FAQ : Confrontation géoéconomique en 2026

Qu'est-ce que la confrontation géoéconomique ?

C'est l'utilisation d'outils économiques (tarifs, contrôles à l'exportation, sanctions, restrictions de chaîne d'approvisionnement) pour atteindre des objectifs géopolitiques.

Pourquoi est-elle devenue le risque n°1 en 2026 ?

En raison de l'escalade des tensions commerciales entre les États-Unis et la Chine, de la prolifération de mesures discriminatoires (plus de 18 000 depuis 2020) et de la réorganisation des chaînes d'approvisionnement par blocs régionaux.

Comment les entreprises réagissent-elles ?

Près de 75 % des PDG localisent leur production, 65 % modifient leurs sources d'approvisionnement et 51 % adoptent le near-shoring. L'adoption de technologies de conformité s'accélère.

Quels sont les risques à long terme ?

Sur 10 ans, les risques environnementaux dominent : conditions météorologiques extrêmes, perte de biodiversité et changements critiques des systèmes terrestres. L'IA arrive en 5e position.

Le multilatéralisme peut-il survivre ?

68 % des experts s'attendent à un monde plus fragmenté et multipolaire. Les institutions multilatérales doivent s'adapter sous peine d'irrélevance.

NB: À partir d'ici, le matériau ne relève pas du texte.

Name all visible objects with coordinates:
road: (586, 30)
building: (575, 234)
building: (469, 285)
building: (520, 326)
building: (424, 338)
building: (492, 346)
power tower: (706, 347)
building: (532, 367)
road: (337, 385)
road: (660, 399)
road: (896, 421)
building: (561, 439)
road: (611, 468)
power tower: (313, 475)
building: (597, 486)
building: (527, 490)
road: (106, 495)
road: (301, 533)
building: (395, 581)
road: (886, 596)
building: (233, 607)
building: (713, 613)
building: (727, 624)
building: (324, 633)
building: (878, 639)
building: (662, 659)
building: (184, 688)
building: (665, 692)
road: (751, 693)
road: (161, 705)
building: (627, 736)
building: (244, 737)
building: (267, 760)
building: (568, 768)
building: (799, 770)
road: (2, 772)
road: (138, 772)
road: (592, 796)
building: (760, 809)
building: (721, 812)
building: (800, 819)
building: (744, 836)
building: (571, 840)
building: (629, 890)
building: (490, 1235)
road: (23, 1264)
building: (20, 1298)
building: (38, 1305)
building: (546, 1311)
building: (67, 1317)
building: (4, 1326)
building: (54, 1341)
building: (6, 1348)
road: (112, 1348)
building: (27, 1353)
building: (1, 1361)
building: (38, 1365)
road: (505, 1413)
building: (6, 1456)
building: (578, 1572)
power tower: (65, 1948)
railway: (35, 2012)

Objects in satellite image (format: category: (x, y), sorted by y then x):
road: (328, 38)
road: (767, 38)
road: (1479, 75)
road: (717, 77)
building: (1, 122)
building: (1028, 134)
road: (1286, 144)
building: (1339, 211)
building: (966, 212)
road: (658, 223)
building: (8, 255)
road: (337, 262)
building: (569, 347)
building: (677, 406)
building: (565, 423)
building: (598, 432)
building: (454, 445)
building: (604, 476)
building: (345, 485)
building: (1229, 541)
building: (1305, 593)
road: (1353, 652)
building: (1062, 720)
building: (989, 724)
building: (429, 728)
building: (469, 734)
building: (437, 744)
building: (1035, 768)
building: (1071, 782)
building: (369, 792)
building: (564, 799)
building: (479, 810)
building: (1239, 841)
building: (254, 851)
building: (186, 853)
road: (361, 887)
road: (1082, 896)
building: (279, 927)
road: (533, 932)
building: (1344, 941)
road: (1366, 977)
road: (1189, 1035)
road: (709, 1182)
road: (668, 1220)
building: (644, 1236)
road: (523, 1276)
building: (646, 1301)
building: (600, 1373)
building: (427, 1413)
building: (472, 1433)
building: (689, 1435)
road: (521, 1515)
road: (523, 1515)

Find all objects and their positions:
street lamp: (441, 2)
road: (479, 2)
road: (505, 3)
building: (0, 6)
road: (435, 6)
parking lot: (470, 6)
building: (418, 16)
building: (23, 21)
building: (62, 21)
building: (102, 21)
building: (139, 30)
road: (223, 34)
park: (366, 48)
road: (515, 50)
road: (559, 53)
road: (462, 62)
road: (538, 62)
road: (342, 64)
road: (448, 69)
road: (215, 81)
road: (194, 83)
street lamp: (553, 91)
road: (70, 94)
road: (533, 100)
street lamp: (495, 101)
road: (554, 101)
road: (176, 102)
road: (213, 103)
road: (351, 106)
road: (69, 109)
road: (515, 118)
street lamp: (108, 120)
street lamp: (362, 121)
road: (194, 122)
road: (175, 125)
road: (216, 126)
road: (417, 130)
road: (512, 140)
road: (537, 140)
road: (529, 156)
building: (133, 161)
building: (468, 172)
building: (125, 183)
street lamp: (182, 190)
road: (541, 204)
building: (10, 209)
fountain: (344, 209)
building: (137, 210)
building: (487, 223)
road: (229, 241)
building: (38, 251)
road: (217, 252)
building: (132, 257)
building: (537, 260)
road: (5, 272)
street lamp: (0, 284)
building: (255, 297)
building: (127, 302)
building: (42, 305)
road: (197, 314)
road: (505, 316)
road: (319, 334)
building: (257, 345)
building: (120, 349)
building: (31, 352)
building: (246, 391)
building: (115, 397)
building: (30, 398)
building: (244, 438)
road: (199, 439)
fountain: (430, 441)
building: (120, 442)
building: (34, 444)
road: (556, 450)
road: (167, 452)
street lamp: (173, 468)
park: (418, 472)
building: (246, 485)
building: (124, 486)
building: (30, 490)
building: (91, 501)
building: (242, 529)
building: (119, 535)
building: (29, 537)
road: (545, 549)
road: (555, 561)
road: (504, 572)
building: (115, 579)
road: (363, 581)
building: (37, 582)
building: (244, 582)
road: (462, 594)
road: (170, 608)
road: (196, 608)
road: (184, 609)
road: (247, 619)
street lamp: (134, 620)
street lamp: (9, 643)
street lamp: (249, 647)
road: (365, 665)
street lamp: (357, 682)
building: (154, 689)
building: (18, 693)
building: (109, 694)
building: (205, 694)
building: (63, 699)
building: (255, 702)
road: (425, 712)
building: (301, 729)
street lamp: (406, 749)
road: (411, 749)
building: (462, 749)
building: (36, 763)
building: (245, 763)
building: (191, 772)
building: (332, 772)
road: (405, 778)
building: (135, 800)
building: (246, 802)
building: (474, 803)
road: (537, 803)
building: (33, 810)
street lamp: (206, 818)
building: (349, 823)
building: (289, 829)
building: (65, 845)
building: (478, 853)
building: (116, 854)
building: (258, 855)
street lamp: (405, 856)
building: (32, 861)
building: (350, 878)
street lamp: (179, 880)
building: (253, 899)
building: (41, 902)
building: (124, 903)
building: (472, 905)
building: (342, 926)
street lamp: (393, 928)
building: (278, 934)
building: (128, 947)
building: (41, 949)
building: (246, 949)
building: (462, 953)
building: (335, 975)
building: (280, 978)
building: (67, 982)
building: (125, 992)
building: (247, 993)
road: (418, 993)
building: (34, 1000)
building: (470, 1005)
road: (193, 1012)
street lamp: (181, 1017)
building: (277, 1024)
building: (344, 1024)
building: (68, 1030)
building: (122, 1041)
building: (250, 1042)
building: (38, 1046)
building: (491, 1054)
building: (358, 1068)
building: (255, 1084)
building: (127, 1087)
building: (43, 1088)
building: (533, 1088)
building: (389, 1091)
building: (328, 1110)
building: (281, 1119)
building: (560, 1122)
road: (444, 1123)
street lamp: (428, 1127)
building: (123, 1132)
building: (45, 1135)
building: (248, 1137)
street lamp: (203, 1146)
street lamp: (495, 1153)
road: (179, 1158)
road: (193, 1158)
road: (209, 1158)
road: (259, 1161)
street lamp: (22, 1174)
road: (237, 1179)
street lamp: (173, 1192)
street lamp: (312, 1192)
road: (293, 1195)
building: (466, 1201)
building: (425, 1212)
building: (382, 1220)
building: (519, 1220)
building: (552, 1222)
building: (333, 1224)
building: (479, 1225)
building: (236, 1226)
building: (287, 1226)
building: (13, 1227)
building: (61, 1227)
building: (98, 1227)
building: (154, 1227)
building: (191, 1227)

Conclusion : naviguer dans l'âge de la compétition

Le Rapport sur les risques mondiaux 2026 du WEF dépeint un monde en transition. La confrontation géoéconomique n'est pas une perturbation temporaire mais le thème stratégique définissant 2026 et au-delà. Les entreprises doivent renforcer leur résilience grâce à des chaînes d'approvisionnement diversifiées et à une évaluation des risques géopolitiques. Les décideurs doivent naviguer entre sécurité nationale et ouverture économique. Alors que l'ordre mondial se fragmente en blocs concurrents, la capacité à s'adapter déterminera le succès dans l'âge de la compétition.